Turmeric & Saffron to Cleanse & Heal Body

Turmeric cleanses the body

Go for it….Spice up your life!  Scientific research has revealed what the people of India have known for centuries! Turmeric and Saffron, whether combined with pharmaceuticals, or taken by themselves, cleanse the skin and cure what ails you; both spices functioning as natures prized antibiotics.

Turmeric and its cousin Saffron contain a polyphenol called “curcumin”, an  antioxidant that is associated with reducing nutrition related pathologies. They are bland tasting, turmeric has a rich yellow color that we associate with “Curry”  and saffron is orange and string-like.

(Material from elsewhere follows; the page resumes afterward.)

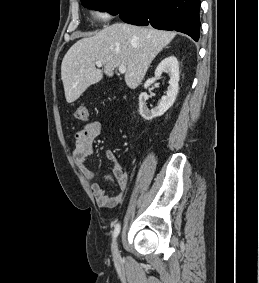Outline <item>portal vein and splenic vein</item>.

These wonderful seasonings are slowly taking on the health importance that they deserve.

It has been noted that India has lower occurrences of heart disease and cancer.

Saffron comes from the crocus flower

Many comparisons have shown that individuals who leave India are diagnosed with a health disease, not otherwise documented in previous family history, after moving into a western society.  Duly noted, the main difference in dietary intake was a lower to “no” amounts of turmeric being consumed in their meals.

Turmeric is not as costly as saffron and is readily available with other herbs and seasonings in stores, or in 300 mg capsule form in the vitamin and mineral grocery isle.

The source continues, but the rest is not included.